"And we know that God causes everything to work together for the good of those who Love God and are called according to his purpose for them." Romans 8:28

Wednesday, July 27, 2011

Butchering day coming up....I think I'm going to puke....

     So this Saturday we are butchering our broilers.  It's our first run that we are doing for our customers.  I'm sure everything will go fine, but I kinda want to puke a little with anxiety.  I really haven't felt this way since I was in high school, the night before I had an article due for the school paper and hadn't started writing it yet.  My English teacher hated that about me, but I do surprisingly well under pressure.  Several of the articles that I wrote after the due date won awards.  This Saturday will be a learning experience and we will learn what worked and what didn't.  We will learn from our mistakes and refine and improve the process.  Life is a learning experience that you must actively participate in, assess your successes and failures, and move on, striving to be better with each  passing day. 
     So, I've got some last minute prep work to do, and to be sure I've got Nemo working over time weed whacking around the buildings.  I've got to pick up some equipment I'm borrowing, and get the disassembly line set up, but all in all I think we are good to go. 
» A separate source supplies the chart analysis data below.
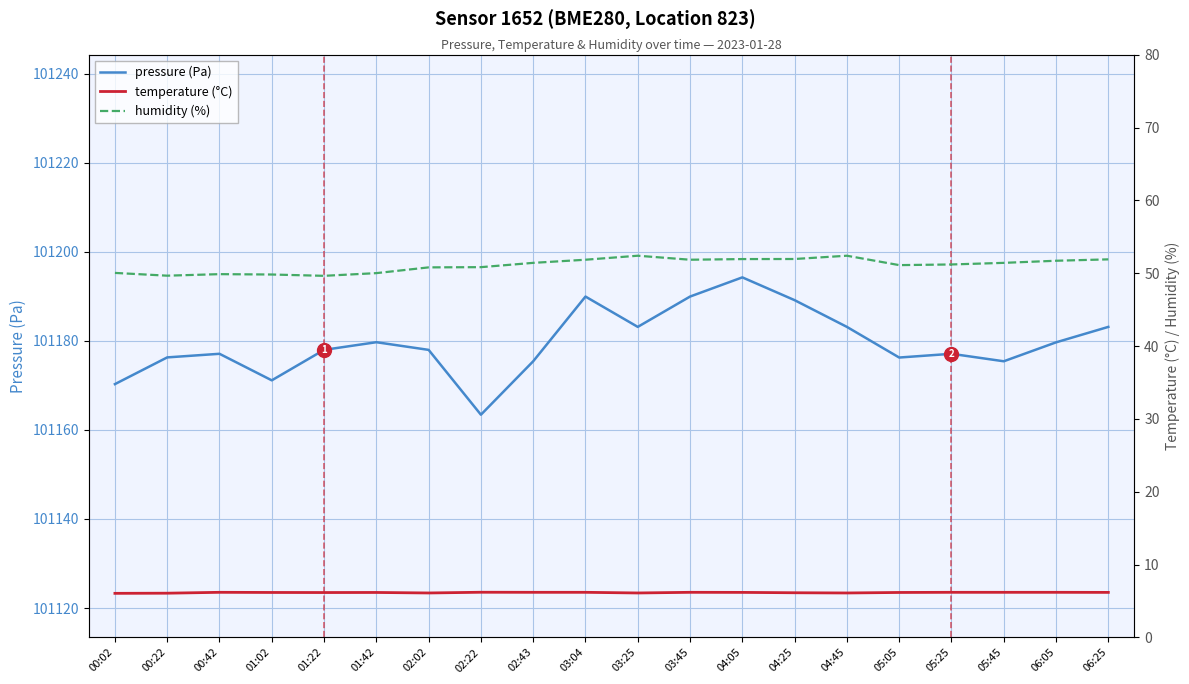

Where is temperature (°C) nearest to the value 6?

00:02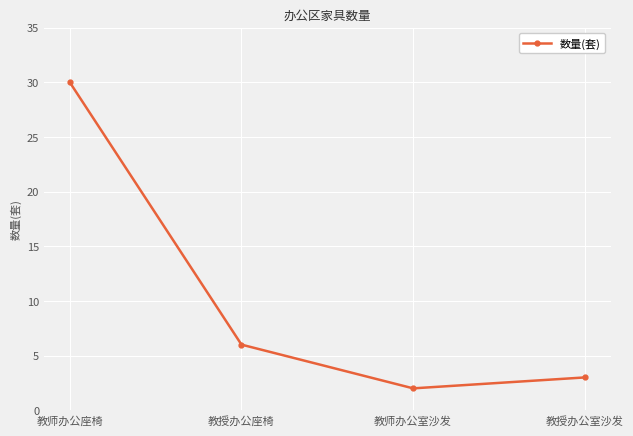

What is the value of the 2nd point from the left?

6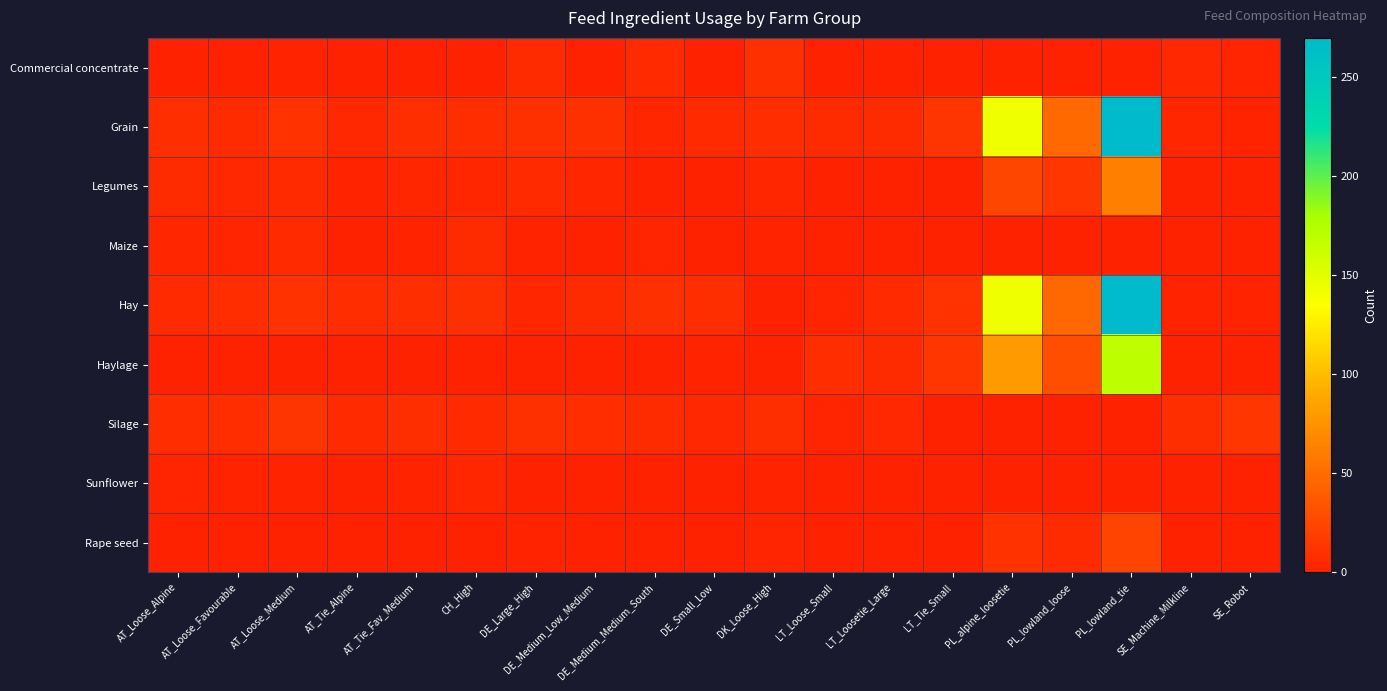

Which series has the largest range (max minus min)?

Grain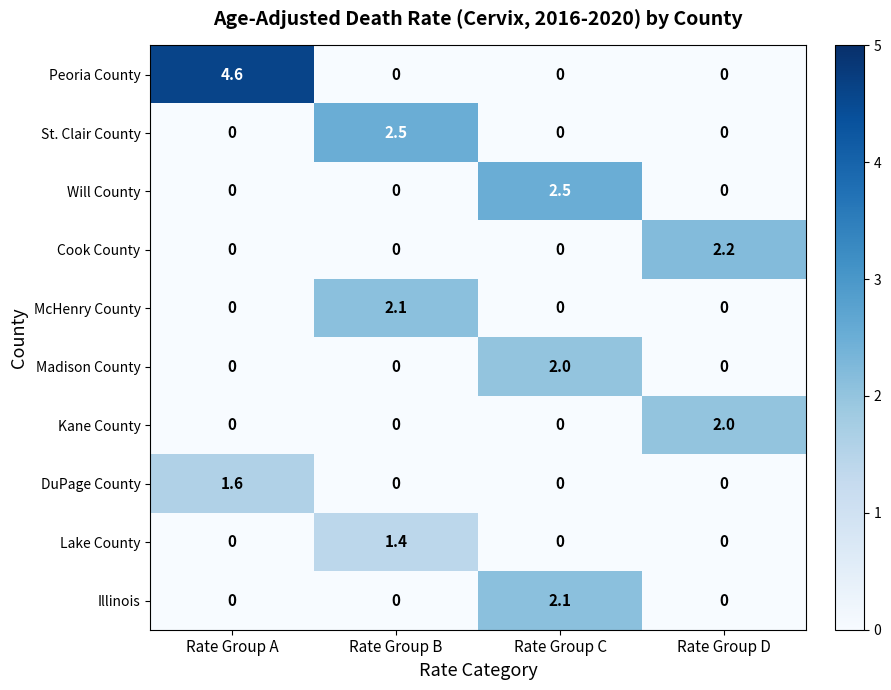

What is the difference between the highest and lowest values at Rate Group A?

4.6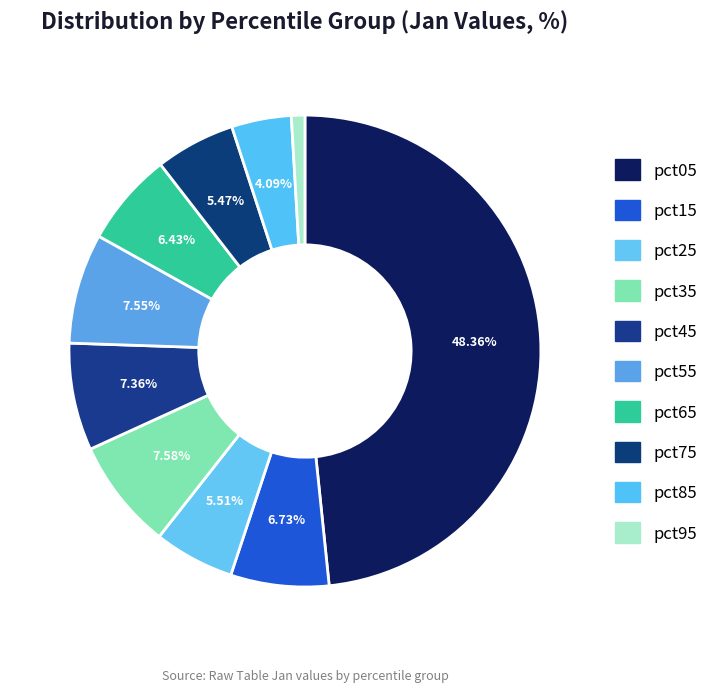

How many slices are in this pie chart?

10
     We are processing them outside in the fresh air following the procedures of Joel Salatin at Polyface Farms in Swoope, Virginia.  Salatin has been running his pastured poultry business since 1983, and raises and home-processes thousands of birds each summer.  As odd as it may seem, his home-processed birds have been scientifically proven to be cleaner than birds processed by large producers such as Tyson and Perdue.  Two college students at James Madison University took swab samples of his chicken and compared them to chicken purchased in the supermarket.  They cultured the swabs and results were:

Supermarket chicken: 3,600 colony-forming units of bacteria per milliliter to the second permutaion
Polyface chicken: 133 colony-forming units of bacteria per milliliter to the second permutation

Polyface chicken was 25 times cleaner than industrially raised, butchered, and packaged chicken.  That's the model we are following.  That is the cleanliness we are striving for here.  I know it may seem unsanitary to process outside, but the fact that Salatin's chicken was 25 times cleaner is a testimony of just how unsanitary mega-processing plants are.  When you are processing hundreds of thousands of birds a day it is nearly impossible to keep things clean and sanitary.  When you are producing small numbers like we are you can focus on quality not just quantity.